#### PASSAGE TO READ

So your next question might be this -> Am I dating a white girl? If that's your question then my answer is no. I have just been scarred by a Jewish woman that said that she cannot date me b'cos she can only marry a Jew or atleast a Catholic. I liked her a lot and I know for sure that she likes me too but she can't get past the religious barrier. I really didn't have to hear an American girl tell me (an Indian) that she can only marry somebody of her own religion. I seriously felt like I was in a small village in India when I heard her say that..

 

It's just my bad luck that I met that girl instead of someone like you :)

  • Author
Posted

Hey everybody,

Thanks so much for the posts. It has really helped me to better understand exactly what might be going on with my very ambiguous situation with my ex. I was especially happy to hear from you, noclobber.

By ex is actually from South India, as well. Kerala, to be exact. He is also pretty liberal in terms of his views, but I do think that his family is more traditional. And, he is particularly reverent of his mother. (He's the youngest of two boys). He has told me, even since we broke up that I am perfect for him and that he doesn't think he will ever meet anyone else that he is as compatible with. In fact, he has said that he doesn't know if he ever wants to marry, while at other times he seems resigned to the fact. Honestly, there have been times I have doubted whether he had any very deep feelings for me despite the fact that at other times I had no doubt that he loved me. It has helped to have your input...it really is possible that he loves me but doesn't want to love me, and has no intention of ever changing his mind. Hmm...

 

I'm sorry to hear about your situation with your ex. I wish my ex was as open to following his heart as you were. It is difficult enough to find someone that you are compatible with on all levels; it's too bad that there have to be so many external influinces that complicate a good thing.

########

**TASKS**.
**A.** List every place name that appears in the dating discussion.
**B.** Set down the part of the dating discussion between "So your next" and "from you, noclobber.", inclusive, word for word.

#### SUPPLIED MATERIAL

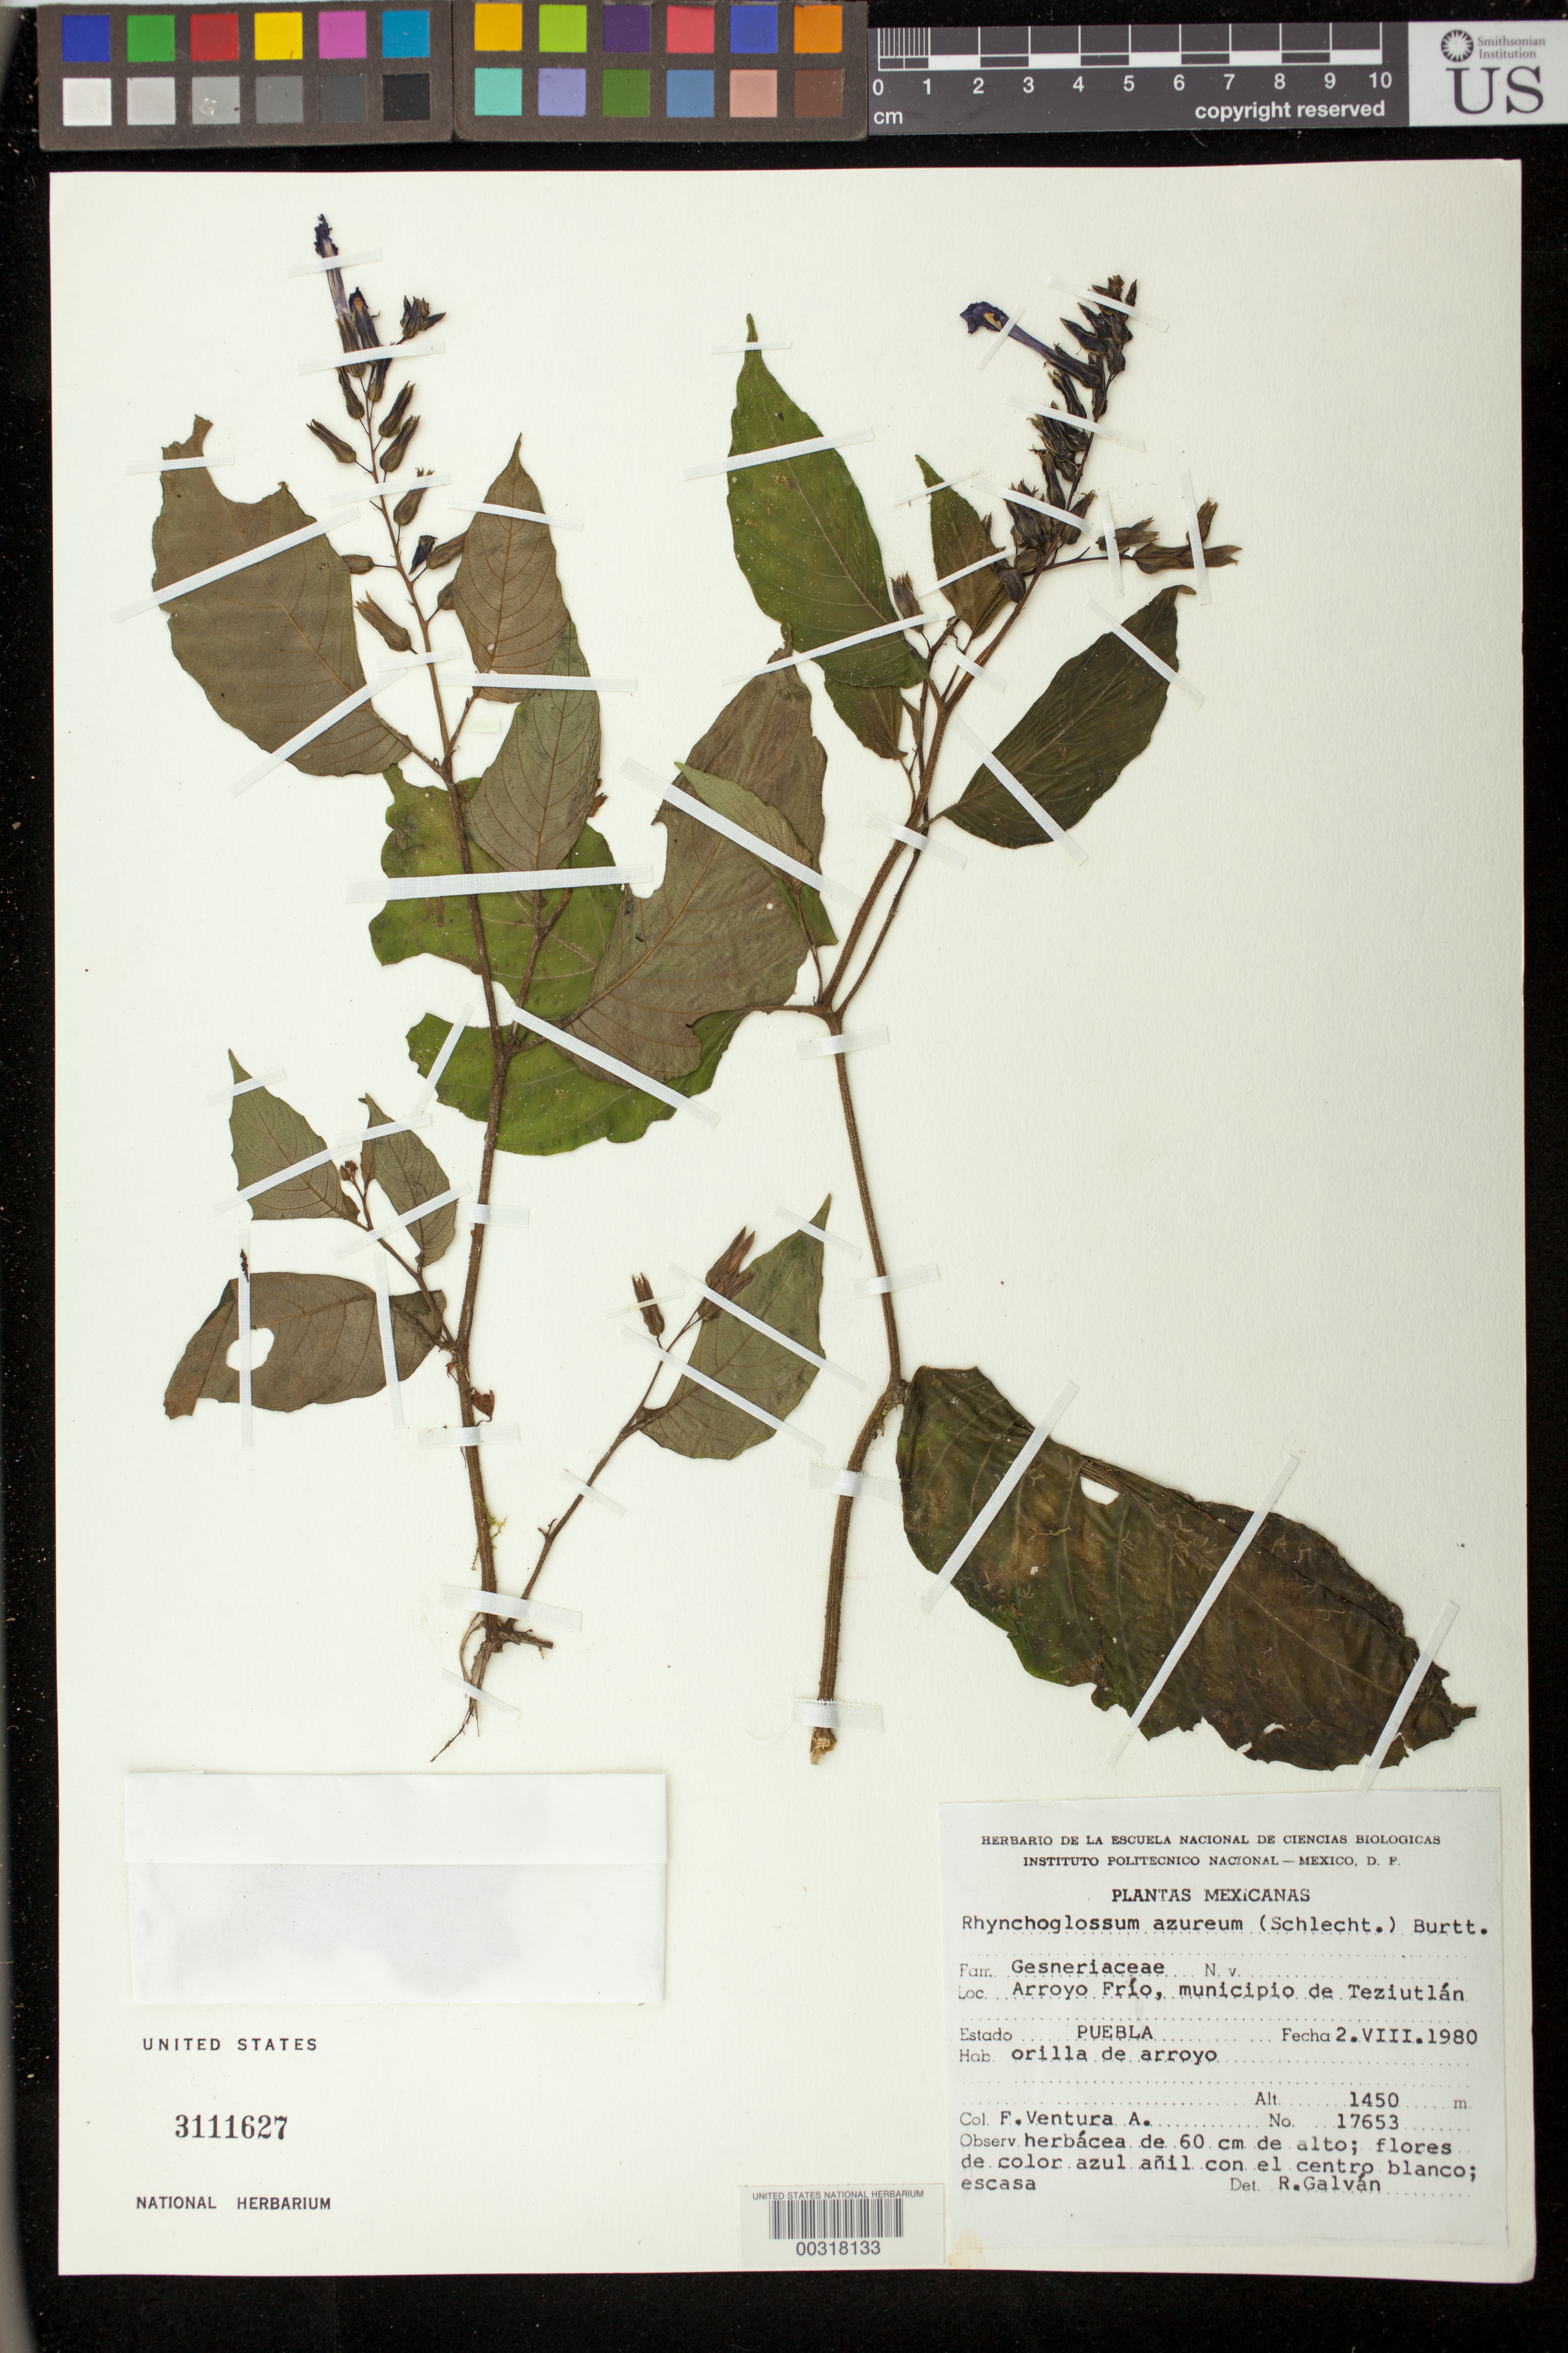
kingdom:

########

**ANSWERS TO THE TASKS**.
**A.** India, South India, Kerala

**B.**
So your next question might be this -> Am I dating a white girl? If that's your question then my answer is no. I have just been scarred by a Jewish woman that said that she cannot date me b'cos she can only marry a Jew or atleast a Catholic. I liked her a lot and I know for sure that she likes me too but she can't get past the religious barrier. I really didn't have to hear an American girl tell me (an Indian) that she can only marry somebody of her own religion. I seriously felt like I was in a small village in India when I heard her say that..

 

It's just my bad luck that I met that girl instead of someone like you :)

  • Author
Posted

Hey everybody,

Thanks so much for the posts. It has really helped me to better understand exactly what might be going on with my very ambiguous situation with my ex. I was especially happy to hear from you, noclobber.